The Path Ahead: A Conversation with Dr. Hardin (Part 3)


Article by Sena Chang, Editor

Reading Time: 4 minutes

As AI continues to revolutionize aspects of society, education must keep pace. Dr. Hardin recognizes the importance of staying ahead of the curve in these fast-changing times. He believes that the responsibility to equip students with the intellectual arsenal needed to navigate the challenges of the modern era is magnified in a school like ASIJ, where resources and opportunities are abundant. 

The final part of Hanabi’s conversation with Dr. Hardin explores the ways in which ASIJ is cultivating a generation of future-ready students in a rapidly changing world — whether that be with regard to ChatGPT or amidst the dawn of the Age of Acceleration. 

Read parts one and two on Hanabi

What are some ways that ASIJ is preparing future-ready students who are ready to enter a workforce that is competitive? In addition to that, are there any fundamental pedagogical changes you believe we should be making as a school?  

We talked with our teachers about two different ways of thinking about teaching and learning. On the left side here is the model of teaching and learning that I grew up in. And the truth is that this is the model that I taught for 20 years; that pretty much describes what I was like as a teacher. It isn’t the correct way. 

We always assumed that this was the best way or the best practice to do it. But this model is really focused on what you need to know as a student, and how as a teacher, I can help you learn. In terms of where we are headed as a school, we need to think differently about what the experience of learning looks like at ASIJ. 

This is really focused on more the how and the why, and not as much on the what—there always be a what because there are so many interesting things to read and to study. But that’s less important than really thinking about how students learn and what our role as teachers in the classroom is. What I hope ASIJ does over time is find change around moving more toward this way [points at column on the right, labeled “Deep Learning”]. 

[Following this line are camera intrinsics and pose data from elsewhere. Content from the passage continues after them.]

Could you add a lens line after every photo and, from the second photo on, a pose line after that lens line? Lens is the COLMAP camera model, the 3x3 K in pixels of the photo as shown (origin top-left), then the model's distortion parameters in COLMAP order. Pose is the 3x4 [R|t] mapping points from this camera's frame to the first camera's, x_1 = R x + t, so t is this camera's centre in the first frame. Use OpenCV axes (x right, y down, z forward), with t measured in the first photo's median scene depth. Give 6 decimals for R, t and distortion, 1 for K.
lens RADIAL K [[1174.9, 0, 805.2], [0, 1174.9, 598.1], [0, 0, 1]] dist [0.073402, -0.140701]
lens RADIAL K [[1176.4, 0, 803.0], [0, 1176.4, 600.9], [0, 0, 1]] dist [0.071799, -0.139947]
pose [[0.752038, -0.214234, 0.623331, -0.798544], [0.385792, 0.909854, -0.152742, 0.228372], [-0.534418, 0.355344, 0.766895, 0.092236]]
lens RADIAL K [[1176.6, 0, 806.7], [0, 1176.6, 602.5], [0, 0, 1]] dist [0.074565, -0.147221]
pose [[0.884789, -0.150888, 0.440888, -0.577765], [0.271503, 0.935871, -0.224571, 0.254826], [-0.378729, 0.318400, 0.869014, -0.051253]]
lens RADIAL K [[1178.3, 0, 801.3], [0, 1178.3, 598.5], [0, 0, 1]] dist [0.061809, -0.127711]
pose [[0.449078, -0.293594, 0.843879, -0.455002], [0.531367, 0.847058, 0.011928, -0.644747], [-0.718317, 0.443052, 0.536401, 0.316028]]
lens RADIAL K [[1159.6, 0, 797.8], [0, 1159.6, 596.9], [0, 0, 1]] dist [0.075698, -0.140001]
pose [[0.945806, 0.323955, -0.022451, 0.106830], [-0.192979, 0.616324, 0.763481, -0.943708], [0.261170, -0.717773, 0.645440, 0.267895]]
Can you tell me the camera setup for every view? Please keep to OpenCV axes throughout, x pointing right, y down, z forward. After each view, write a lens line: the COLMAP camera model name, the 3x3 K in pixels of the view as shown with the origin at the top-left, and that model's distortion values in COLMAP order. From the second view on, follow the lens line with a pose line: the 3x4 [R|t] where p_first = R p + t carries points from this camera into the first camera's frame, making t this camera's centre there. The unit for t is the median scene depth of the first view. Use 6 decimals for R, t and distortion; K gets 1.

One of the things that I really care about is thinking about how we can make learning at ASIJ go outside the classroom. It’s not just about taking a test and getting an “A” because truthfully in the grand scheme of things, taking a test and getting an “A” really isn’t that important. It is important, but it’s really not that important. It’s really about learning—learning these competencies so that you’re capable of performing and thinking and communicating at the highest possible levels. 

So, one of the things that I think that we have to do is really try hard to create learning experiences for our students of all levels from kindergarten to high school, that are outside the classroom, connected to people in our neighborhood, or more broadly in Tokyo or in Japan or in Asia, or in the world. And in this world where we have so much connectivity through Zoom, it’s not that hard to do. That’s one of the things that we learned from the pandemic: it’s so easy to do. We’ll do everything that we can for students who are here now—especially older students—and are shifting our approaches, but it won’t happen overnight.

It seems like ASIJ has quite robust and clear-cut visions for what they wish to see in students such as the Learning Framework and Portrait of a Learner Competencies. Do you see these frameworks changing as technology develops further? Or do you see them more as constant, unchanging blueprints for learning within a rapidly changing world? 

What we’re seeing now is what they call the Age of Acceleration. We’re navigating an era completely different from what any human being has previous experience with. So, I’m skeptical of anyone who tells me they know exactly what will be in 2030 or 2040. And to answer your question, I honestly don’t know. 

It kind of scares me. There’s a wonderful quote by one of the most influential philosophers that I’ve read in recent years, and he says that what human beings need now is a sense of bewilderment. Don’t listen to anyone who has hubris, with excessive pride or arrogance. Listen to the bewildered person because the fact of the matter is that everything is changing so rapidly. 

Finally, to your point on the Age of Acceleration, do you think that humanity has lost control of the objects of their very creation? And if so, how can we keep sacred the fundamental essence of what makes us human? 

Again, I don’t know for sure. But if I have any fear about the future, it’s human beings. That sounds terrible, but human beings can be remarkably lazy sometimes. And I don’t mean that in a singularly negative way; I can be lazy to write sometimes—we all can. But if we become too dependent without asking questions, I think we risk losing a lot of control. I think that every human being has to find purpose and find meaning in making a life for themselves. And how we do that is very different. But we’re moving into a world where finding purpose and meaning is becoming difficult when there’s so much technology permeating everything in our life.

We’ve read a lot about where schools and education are going and how things are shifting. But again, no one knows for sure.